Forcing a path through the poisonous plants was a constant threat. What if I developed welts or blisters from them? My emergency first aid kit had limited ability to fight an allergic reaction. At least if I were heading toward civilization rescue would be closer.
I had to make my decision quickly. If I hesitated, the decision would be made for me. There wouldn’t be enough time to hike back out before nightfall. I wouldn’t risk hiking at night with all of the potential dangers out there. I’d be forced to get to the campsite regardless of the depth of the water.
I decided that the courage to abandon my plans was more important than achieving my goals that day.

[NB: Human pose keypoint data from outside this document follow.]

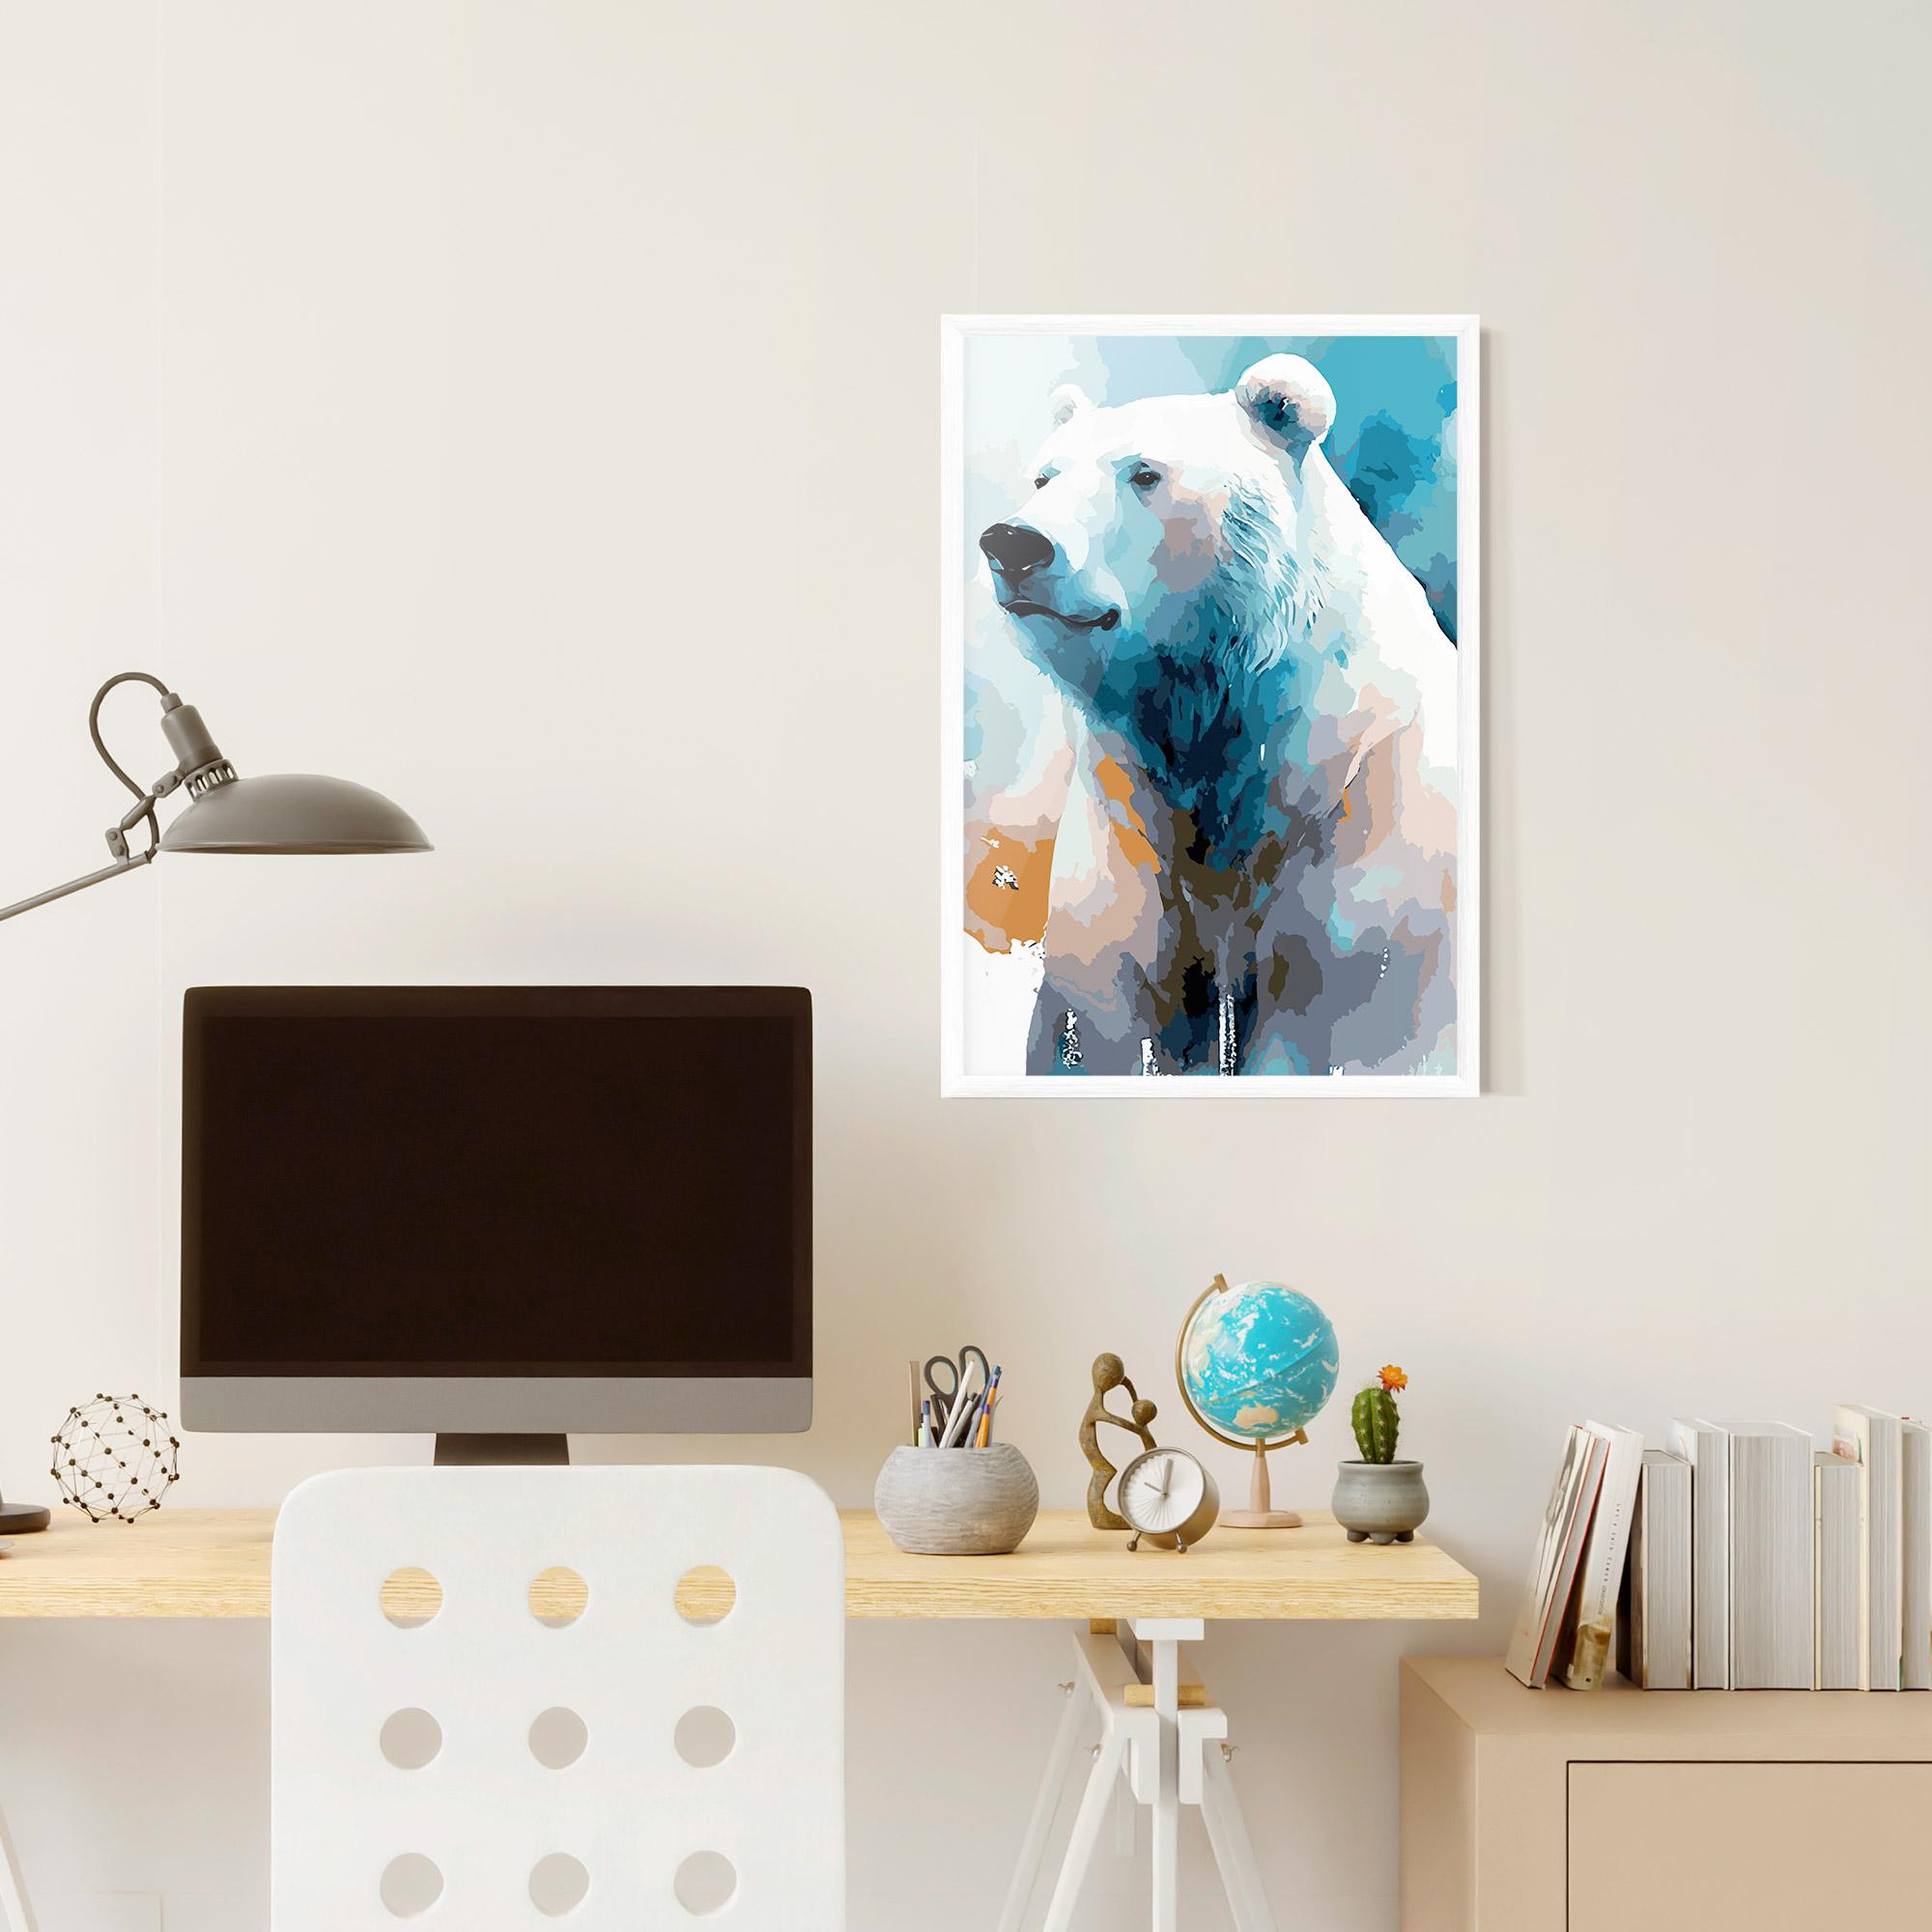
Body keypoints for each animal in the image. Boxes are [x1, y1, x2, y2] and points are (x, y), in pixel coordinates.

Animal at [975, 354, 1459, 1076]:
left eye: (1144, 473)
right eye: (1044, 475)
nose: (1013, 543)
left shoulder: (1372, 846)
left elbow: (1358, 1022)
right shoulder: (1127, 838)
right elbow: (1103, 1013)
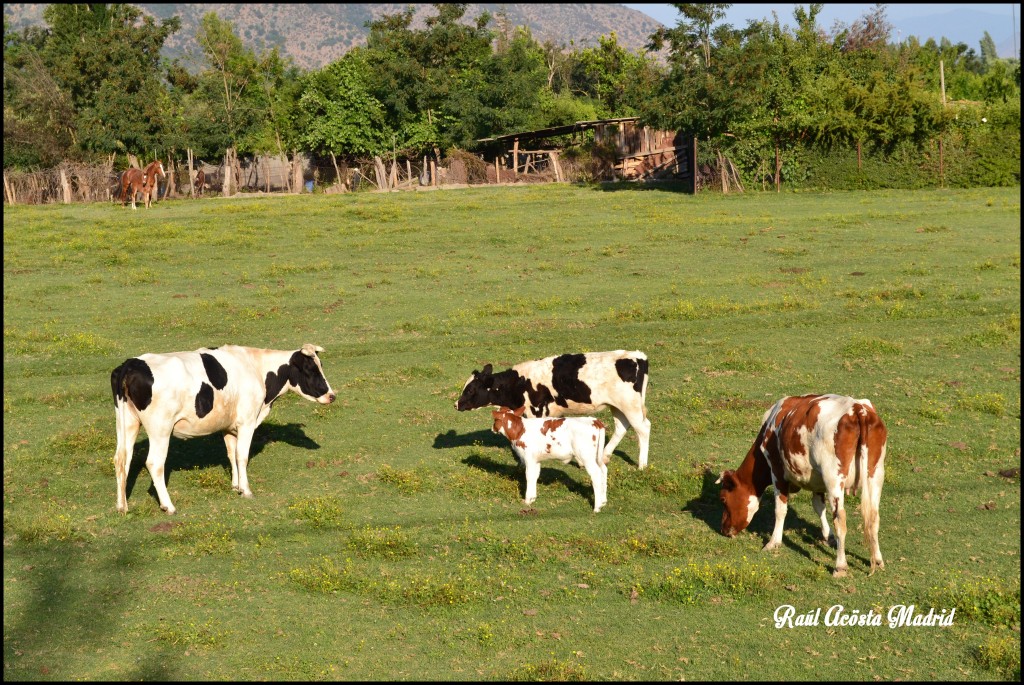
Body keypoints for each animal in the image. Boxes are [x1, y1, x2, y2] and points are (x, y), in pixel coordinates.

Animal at [112, 341, 335, 511]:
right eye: (310, 369)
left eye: (320, 365)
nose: (332, 395)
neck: (256, 368)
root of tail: (131, 364)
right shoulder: (247, 421)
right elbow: (242, 455)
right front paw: (246, 490)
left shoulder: (228, 426)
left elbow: (231, 454)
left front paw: (236, 486)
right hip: (160, 429)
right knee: (154, 463)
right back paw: (169, 506)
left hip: (127, 423)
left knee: (121, 459)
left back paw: (122, 506)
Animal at [454, 350, 651, 466]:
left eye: (470, 389)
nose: (456, 404)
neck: (519, 382)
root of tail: (638, 356)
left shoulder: (536, 412)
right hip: (617, 406)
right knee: (621, 427)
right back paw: (604, 456)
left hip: (630, 405)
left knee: (643, 428)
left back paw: (642, 465)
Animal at [712, 393, 888, 573]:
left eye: (723, 499)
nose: (723, 529)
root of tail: (857, 409)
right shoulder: (817, 480)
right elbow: (819, 507)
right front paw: (828, 536)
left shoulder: (777, 471)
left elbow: (780, 509)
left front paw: (773, 542)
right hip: (876, 474)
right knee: (874, 517)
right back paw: (878, 560)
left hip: (834, 475)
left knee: (840, 519)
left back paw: (840, 566)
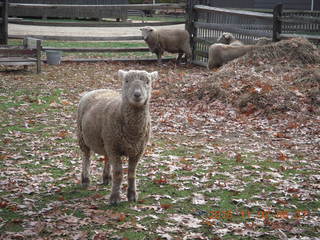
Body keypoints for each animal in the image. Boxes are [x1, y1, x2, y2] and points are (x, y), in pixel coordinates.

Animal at [76, 69, 159, 204]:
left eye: (148, 82)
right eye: (126, 81)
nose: (137, 95)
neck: (132, 133)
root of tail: (99, 89)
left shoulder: (137, 150)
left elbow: (131, 174)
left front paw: (132, 196)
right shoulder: (114, 148)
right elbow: (118, 173)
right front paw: (114, 198)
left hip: (107, 140)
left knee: (106, 157)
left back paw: (106, 178)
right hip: (82, 135)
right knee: (86, 156)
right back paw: (85, 179)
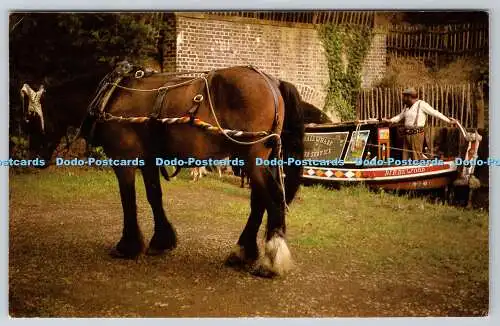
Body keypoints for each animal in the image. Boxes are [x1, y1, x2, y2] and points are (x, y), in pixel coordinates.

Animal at [22, 61, 304, 278]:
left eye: (30, 118)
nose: (32, 159)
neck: (110, 97)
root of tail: (273, 82)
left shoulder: (123, 159)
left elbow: (128, 200)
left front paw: (127, 245)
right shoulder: (149, 158)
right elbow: (153, 196)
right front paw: (161, 240)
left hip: (252, 157)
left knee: (273, 200)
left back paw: (270, 262)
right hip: (253, 158)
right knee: (260, 202)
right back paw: (242, 253)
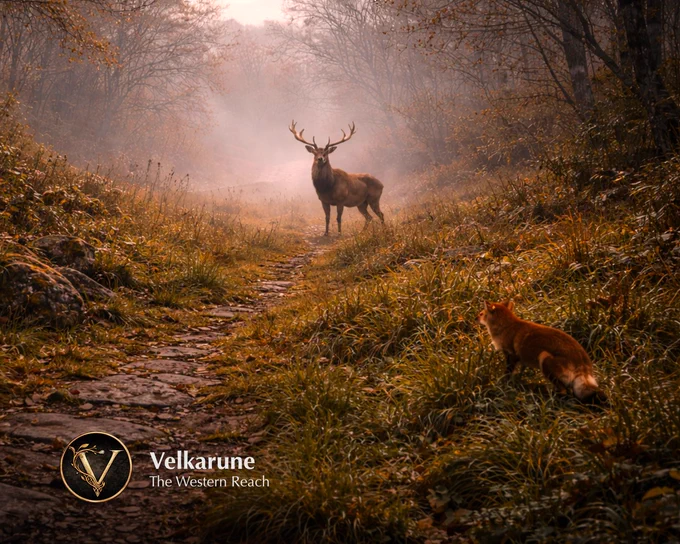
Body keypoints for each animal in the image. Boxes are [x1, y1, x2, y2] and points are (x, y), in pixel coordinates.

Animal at [477, 300, 606, 404]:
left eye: (481, 313)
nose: (475, 317)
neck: (506, 327)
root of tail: (584, 364)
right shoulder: (520, 359)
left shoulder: (511, 355)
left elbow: (507, 375)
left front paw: (503, 385)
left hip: (544, 358)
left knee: (564, 391)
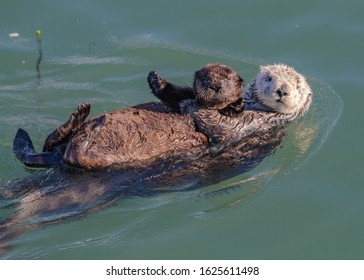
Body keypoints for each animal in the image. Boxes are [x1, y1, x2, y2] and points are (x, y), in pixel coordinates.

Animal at [12, 63, 312, 170]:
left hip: (95, 159)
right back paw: (81, 116)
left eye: (297, 85)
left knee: (74, 155)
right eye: (269, 77)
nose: (282, 90)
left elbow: (215, 121)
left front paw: (229, 105)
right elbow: (179, 97)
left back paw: (89, 123)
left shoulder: (252, 126)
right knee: (51, 144)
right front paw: (156, 81)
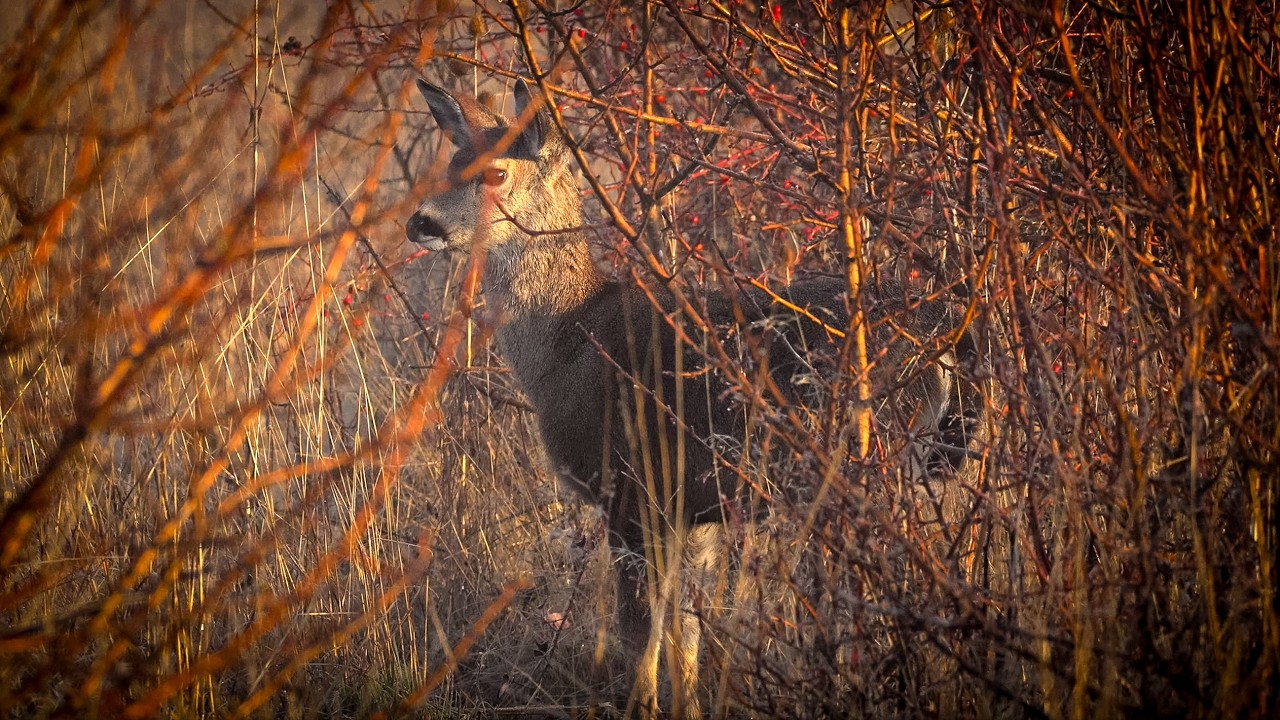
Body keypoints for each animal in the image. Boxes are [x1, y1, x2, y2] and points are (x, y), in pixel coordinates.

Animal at [406, 76, 984, 718]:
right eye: (452, 161)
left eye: (497, 173)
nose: (420, 222)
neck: (569, 341)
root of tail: (942, 336)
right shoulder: (696, 510)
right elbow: (685, 636)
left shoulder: (631, 488)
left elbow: (641, 635)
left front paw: (641, 705)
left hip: (862, 462)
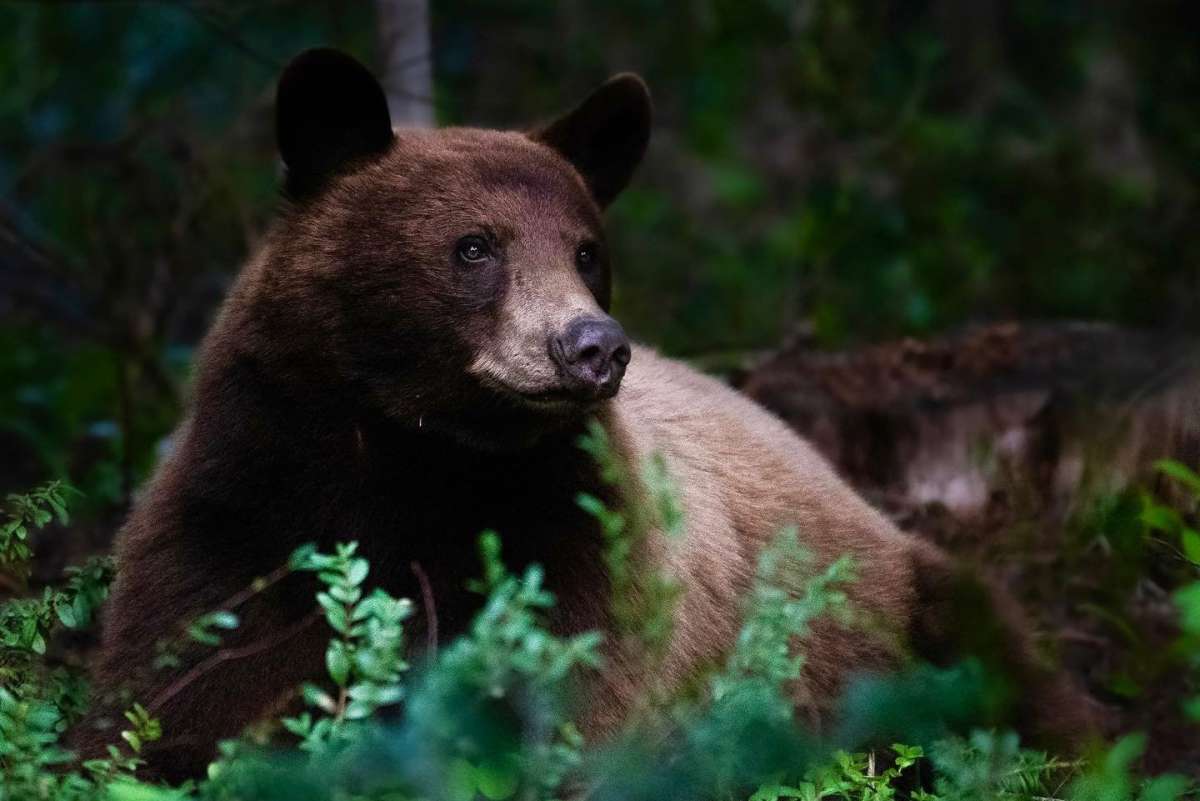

Before turning around, I took a GPS reading using both the built-in GPS on my camera and the GPS on my InTouch. It was impossible to tell at the moment how far away the campsite was. But, back in my RV, I’d be able to use the GPS co-ordinates to determine how close I actually came. Using the InTouch, I sent a text message to my son and a copy to a friend so that they would know the change in my plans. The message contained my coordinates and the brief text “Giving up. Heading back.”
While hiking back, I began mentally working on new contingency plans.
What if it took me longer to hike back that I expected? I did have a headlamp and several flashlights in my backpack. This would give me an hour or more of dusk to complete the trek.
What if I didn’t have the strength to carry my full backpack the full distance? I could easily abandon some of my gear and fetch it the next day. Bikes were forbidden on this trail. But, in an emergency, I wouldn’t hesitate to use my bike to return to fetch my gear. There were plenty of truck and bicycle tire marks on the trail. Many others have ignored the rule.
To lighten my load, I dumped several liters of water. I had more water back at the truck. I no longer needed to carry water for tomorrow.
As is my custom, I had marked the location of my truck as a “waypoint” on my InReach before starting this trek. I couldn’t determine how far I was from the campground. But, I could determine how far I was from my truck. I checked every mile or so to confirm that I was making good time.
I arrived back at my truck just before sunset as I had predicted. Once back at my truck, I packed up and headed for the comfort of my RV.
When I got home, I looked at the GPS co-ordinates that I had recorded. I had been within a few hundred feet of my campsite. I was almost there!
During the night, there was a downpour. If I had reached camp last night I might have gotten water in my tent from the storm. In the morning, there where huge puddles at the RV park. Certainly the puddles on the trail would have been deeper and longer, if I’d made it to camp last night.
Sometimes not completing the adventure is the best option!